# LISTED ENTRIES
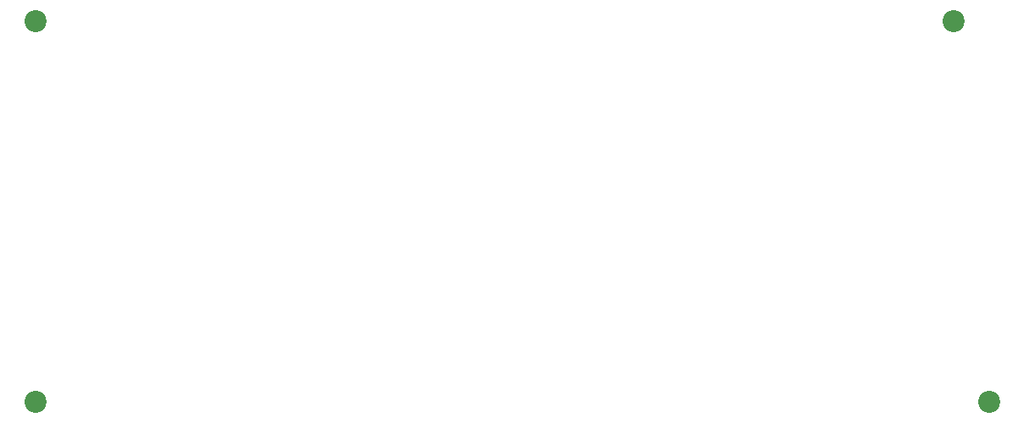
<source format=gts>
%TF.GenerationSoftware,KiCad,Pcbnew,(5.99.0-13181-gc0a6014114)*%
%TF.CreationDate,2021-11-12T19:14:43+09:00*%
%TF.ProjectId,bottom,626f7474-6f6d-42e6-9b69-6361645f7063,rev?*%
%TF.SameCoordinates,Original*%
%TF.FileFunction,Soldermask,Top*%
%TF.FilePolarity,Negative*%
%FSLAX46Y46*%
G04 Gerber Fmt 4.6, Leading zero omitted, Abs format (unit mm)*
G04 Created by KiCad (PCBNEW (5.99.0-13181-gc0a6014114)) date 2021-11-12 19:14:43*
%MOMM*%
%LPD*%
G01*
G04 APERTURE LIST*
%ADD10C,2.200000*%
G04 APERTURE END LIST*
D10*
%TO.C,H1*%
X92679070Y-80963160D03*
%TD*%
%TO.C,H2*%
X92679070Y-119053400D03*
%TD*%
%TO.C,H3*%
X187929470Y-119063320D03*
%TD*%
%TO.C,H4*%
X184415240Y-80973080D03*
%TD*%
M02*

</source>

# ABOUT THIS TASK
Each line containing the word "format" needs to be copied from the data above.

# EXERCISE SOLUTION
<source format=gts>
G04 Gerber Fmt 4.6, Leading zero omitted, Abs format (unit mm)*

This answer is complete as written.